** Stated exercise **
Pick out every line of the material below that contains the word "common".

[Dataset records]
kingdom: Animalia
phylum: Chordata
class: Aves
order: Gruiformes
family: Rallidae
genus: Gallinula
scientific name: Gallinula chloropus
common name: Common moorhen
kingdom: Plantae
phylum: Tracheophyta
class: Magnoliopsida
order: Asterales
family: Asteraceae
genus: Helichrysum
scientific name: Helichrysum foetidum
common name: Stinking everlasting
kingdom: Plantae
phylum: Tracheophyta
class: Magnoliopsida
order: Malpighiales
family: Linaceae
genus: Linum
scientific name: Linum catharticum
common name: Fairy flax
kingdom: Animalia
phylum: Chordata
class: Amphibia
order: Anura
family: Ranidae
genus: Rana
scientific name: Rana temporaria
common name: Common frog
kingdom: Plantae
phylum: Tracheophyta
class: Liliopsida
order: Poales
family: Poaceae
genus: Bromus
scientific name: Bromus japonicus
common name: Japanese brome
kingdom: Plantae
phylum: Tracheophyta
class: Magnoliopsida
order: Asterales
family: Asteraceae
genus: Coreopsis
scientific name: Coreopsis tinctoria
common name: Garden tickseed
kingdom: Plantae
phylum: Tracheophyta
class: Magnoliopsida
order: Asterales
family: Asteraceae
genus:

** Result **
common name: Common moorhen
common name: Stinking everlasting
common name: Fairy flax
common name: Common frog
common name: Japanese brome
common name: Garden tickseed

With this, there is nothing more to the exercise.